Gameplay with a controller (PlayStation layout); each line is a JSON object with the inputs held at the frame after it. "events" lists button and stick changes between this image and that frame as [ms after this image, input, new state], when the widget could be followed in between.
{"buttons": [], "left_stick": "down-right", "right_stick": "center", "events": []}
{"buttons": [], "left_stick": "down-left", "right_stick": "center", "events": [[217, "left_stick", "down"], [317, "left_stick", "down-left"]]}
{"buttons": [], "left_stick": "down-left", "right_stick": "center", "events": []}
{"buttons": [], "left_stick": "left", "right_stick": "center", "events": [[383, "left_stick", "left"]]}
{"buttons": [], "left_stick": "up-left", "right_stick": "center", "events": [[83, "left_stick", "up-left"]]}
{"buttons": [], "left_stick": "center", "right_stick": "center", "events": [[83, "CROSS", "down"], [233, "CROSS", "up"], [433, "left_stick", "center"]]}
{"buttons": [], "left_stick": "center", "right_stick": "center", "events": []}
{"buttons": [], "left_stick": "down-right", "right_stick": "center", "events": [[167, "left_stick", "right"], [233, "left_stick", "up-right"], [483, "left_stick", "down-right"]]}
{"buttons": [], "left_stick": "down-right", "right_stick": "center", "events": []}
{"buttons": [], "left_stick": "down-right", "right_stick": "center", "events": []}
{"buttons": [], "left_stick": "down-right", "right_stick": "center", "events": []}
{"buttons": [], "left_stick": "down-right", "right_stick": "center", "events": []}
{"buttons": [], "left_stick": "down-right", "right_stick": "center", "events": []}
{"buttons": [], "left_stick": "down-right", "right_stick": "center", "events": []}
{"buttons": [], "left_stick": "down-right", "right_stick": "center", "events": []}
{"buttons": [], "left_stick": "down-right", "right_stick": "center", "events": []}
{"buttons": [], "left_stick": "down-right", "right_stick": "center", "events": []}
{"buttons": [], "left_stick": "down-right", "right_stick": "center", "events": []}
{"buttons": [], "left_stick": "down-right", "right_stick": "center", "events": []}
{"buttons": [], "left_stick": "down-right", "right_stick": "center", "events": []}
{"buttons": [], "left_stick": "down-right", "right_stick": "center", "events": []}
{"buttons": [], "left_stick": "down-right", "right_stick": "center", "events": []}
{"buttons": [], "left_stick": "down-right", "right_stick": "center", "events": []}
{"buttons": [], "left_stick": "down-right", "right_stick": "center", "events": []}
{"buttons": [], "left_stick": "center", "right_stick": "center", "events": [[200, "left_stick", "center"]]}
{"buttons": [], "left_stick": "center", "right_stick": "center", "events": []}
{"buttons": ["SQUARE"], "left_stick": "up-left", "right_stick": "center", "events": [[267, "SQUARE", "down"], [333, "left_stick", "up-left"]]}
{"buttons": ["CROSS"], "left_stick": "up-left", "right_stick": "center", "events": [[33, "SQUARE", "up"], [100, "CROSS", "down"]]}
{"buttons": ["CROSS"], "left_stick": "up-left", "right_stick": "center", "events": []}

◇ ◇ ◇ ◇ ◇ ◇ ◇

Go through the listing and copy each line that includes the string "CROSS".

Your solution:
{"buttons": [], "left_stick": "center", "right_stick": "center", "events": [[83, "CROSS", "down"], [233, "CROSS", "up"], [433, "left_stick", "center"]]}
{"buttons": ["CROSS"], "left_stick": "up-left", "right_stick": "center", "events": [[33, "SQUARE", "up"], [100, "CROSS", "down"]]}
{"buttons": ["CROSS"], "left_stick": "up-left", "right_stick": "center", "events": []}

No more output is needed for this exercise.